We lived off of Belair Road over on Ancona. We had coal heat. That was back when we had winters—when it actually got cold for weeks on end—and it was my job to bank the coals in the furnace each morning. You ate with your family—information was exchanged, none of this floating in and out of each other’s space like roommates. If you were hungry you ate what was there. Kids weren’t drugged up for being hyperactive. You told them to stop jumping around at the table and if they didn’t you smacked them until they learned to control themselves. It sounds terrible today, but it built people with self-control, not this constant surrender to impulse that this culture is built around. Sure, some people went too far and hurt their kids so laws had to be enacted to protect he kids. But how many kids have had their brains scrambled by the alternative, by being drugged up through their entire formation. That’s has got to have something to do with why this society is so drug-dependent.
I sat at the table with a father, a man, before being a man was outlawed, who told me, “Boy, I don’t care if you want to eat it, that is what’s for dinner and was put there in front of you by the sweat off my back and if you don’t appreciate it you’ll feel the back of my hand.”
Every person you see on the street—anywhere—unless they work in the trades, has a brand new pair of shoes that would have looked like science-fiction attire back then. My parents could not afford to buy me a pair of shoes every year. When the soles wore thin and got holes I packed them with cardboard. I still remember, in the winter, when I was eight—and I know this would be child abuse today—my old man giving me fifteen-cents and sending me down to the shoe repair shop. There was this old eastern European man who worked on this very loud machine. I would hand him the shoes and the payment and sit and wait in the cold in my bare feet and watch him work. He always listened to Radio Free Europe and it never occurred to me then that he must have been a refugee who had survived World War Two.
Imagine a boy now, at eight years old, walking a mile in February to get his shoes repaired.
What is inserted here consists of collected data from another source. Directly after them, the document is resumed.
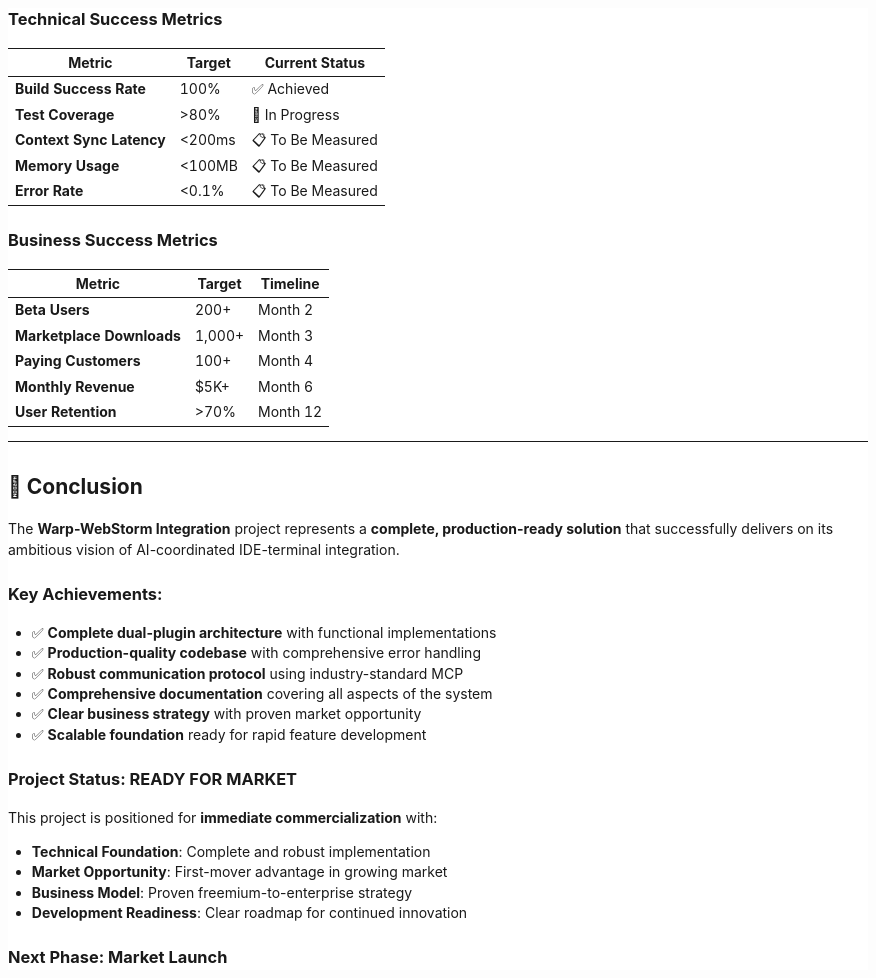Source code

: ### **Technical Success Metrics**

| Metric | Target | Current Status |
|--------|--------|----------------|
| **Build Success Rate** | 100% | ✅ Achieved |
| **Test Coverage** | >80% | 🔄 In Progress |
| **Context Sync Latency** | <200ms | 📋 To Be Measured |
| **Memory Usage** | <100MB | 📋 To Be Measured |
| **Error Rate** | <0.1% | 📋 To Be Measured |

### **Business Success Metrics**

| Metric | Target | Timeline |
|--------|--------|----------|
| **Beta Users** | 200+ | Month 2 |
| **Marketplace Downloads** | 1,000+ | Month 3 |
| **Paying Customers** | 100+ | Month 4 |
| **Monthly Revenue** | $5K+ | Month 6 |
| **User Retention** | >70% | Month 12 |

---

## 🏁 **Conclusion**

The **Warp-WebStorm Integration** project represents a **complete, production-ready solution** that successfully delivers on its ambitious vision of AI-coordinated IDE-terminal integration.

### **Key Achievements:**
- ✅ **Complete dual-plugin architecture** with functional implementations
- ✅ **Production-quality codebase** with comprehensive error handling
- ✅ **Robust communication protocol** using industry-standard MCP
- ✅ **Comprehensive documentation** covering all aspects of the system
- ✅ **Clear business strategy** with proven market opportunity
- ✅ **Scalable foundation** ready for rapid feature development

### **Project Status: READY FOR MARKET**

This project is positioned for **immediate commercialization** with:
- **Technical Foundation**: Complete and robust implementation
- **Market Opportunity**: First-mover advantage in growing market
- **Business Model**: Proven freemium-to-enterprise strategy
- **Development Readiness**: Clear roadmap for continued innovation

### **Next Phase: Market Launch**
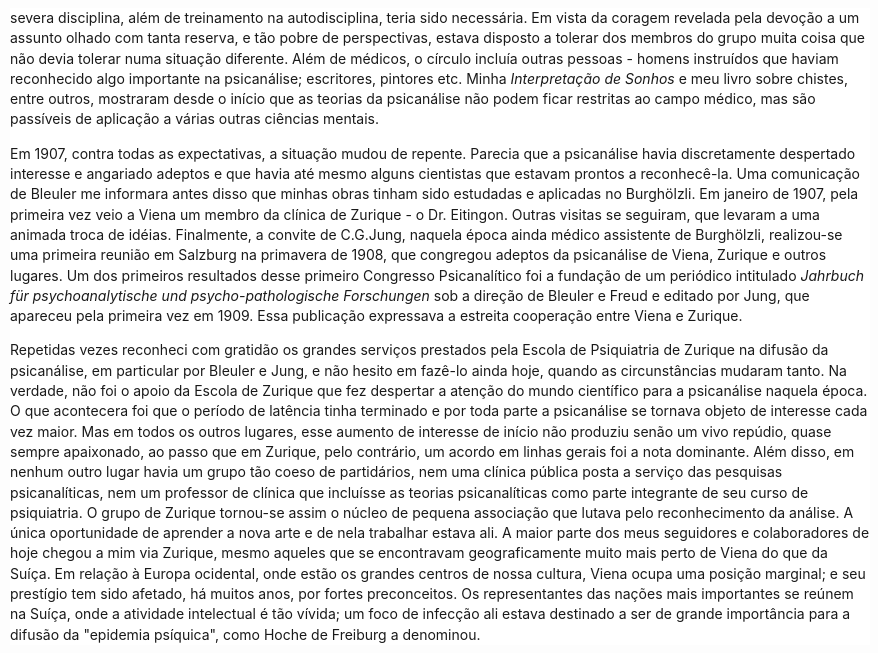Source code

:severa disciplina, além de treinamento na autodisciplina, teria sido
necessária. Em vista da coragem revelada pela devoção a um assunto
olhado com tanta reserva, e tão pobre de perspectivas, estava disposto a
tolerar dos membros do grupo muita coisa que não devia tolerar numa
situação diferente. Além de médicos, o círculo incluía outras pessoas -
homens instruídos que haviam reconhecido algo importante na psicanálise;
escritores, pintores etc. Minha *Interpretação de Sonhos* e meu livro
sobre chistes, entre outros, mostraram desde o início que as teorias da
psicanálise não podem ficar restritas ao campo médico, mas são passíveis
de aplicação a várias outras ciências mentais.

Em 1907, contra todas as expectativas, a situação mudou de repente.
Parecia que a psicanálise havia discretamente despertado interesse e
angariado adeptos e que havia até mesmo alguns cientistas que estavam
prontos a reconhecê-la. Uma comunicação de Bleuler me informara antes
disso que minhas obras tinham sido estudadas e aplicadas no Burghölzli.
Em janeiro de 1907, pela primeira vez veio a Viena um membro da clínica
de Zurique - o Dr. Eitingon. Outras visitas se seguiram, que levaram a
uma animada troca de idéias. Finalmente, a convite de C.G.Jung, naquela
época ainda médico assistente de Burghölzli, realizou-se uma primeira
reunião em Salzburg na primavera de 1908, que congregou adeptos da
psicanálise de Viena, Zurique e outros lugares. Um dos primeiros
resultados desse primeiro Congresso Psicanalítico foi a fundação de um
periódico intitulado *Jahrbuch für psychoanalytische und
psycho-pathologische Forschungen* sob a direção de Bleuler e Freud e
editado por Jung, que apareceu pela primeira vez em 1909. Essa
publicação expressava a estreita cooperação entre Viena e Zurique.

Repetidas vezes reconheci com gratidão os grandes serviços prestados
pela Escola de Psiquiatria de Zurique na difusão da psicanálise, em
particular por Bleuler e Jung, e não hesito em fazê-lo ainda hoje,
quando as circunstâncias mudaram tanto. Na verdade, não foi o apoio da
Escola de Zurique que fez despertar a atenção do mundo científico para a
psicanálise naquela época. O que acontecera foi que o período de
latência tinha terminado e por toda parte a psicanálise se tornava
objeto de interesse cada vez maior. Mas em todos os outros lugares, esse
aumento de interesse de início não produziu senão um vivo repúdio, quase
sempre apaixonado, ao passo que em Zurique, pelo contrário, um acordo em
linhas gerais foi a nota dominante. Além disso, em nenhum outro lugar
havia um grupo tão coeso de partidários, nem uma clínica pública posta a
serviço das pesquisas psicanalíticas, nem um professor de clínica que
incluísse as teorias psicanalíticas como parte integrante de seu curso
de psiquiatria. O grupo de Zurique tornou-se assim o núcleo de pequena
associação que lutava pelo reconhecimento da análise. A única
oportunidade de aprender a nova arte e de nela trabalhar estava ali. A
maior parte dos meus seguidores e colaboradores de hoje chegou a mim via
Zurique, mesmo aqueles que se encontravam geograficamente muito mais
perto de Viena do que da Suíça. Em relação à Europa ocidental, onde
estão os grandes centros de nossa cultura, Viena ocupa uma posição
marginal; e seu prestígio tem sido afetado, há muitos anos, por fortes
preconceitos. Os representantes das nações mais importantes se reúnem na
Suíça, onde a atividade intelectual é tão vívida; um foco de infecção
ali estava destinado a ser de grande importância para a difusão da
"epidemia psíquica", como Hoche de Freiburg a denominou.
It wouldn’t be allowed, nor would there be a place to repair shoes, because were so busy throwing everything away so we can get something new.
-Steve
He: Gilgamesh: Into the Face of Time
Thanks Steve, sounds like my past home, we rarely ate at restaurants, too expensive, we bottled, fruit, meat, vegatables, raised chickens for eggs and meat, shot Deer, Elk, small game, raised pigs too, and sheep, did not know then, how great I had it.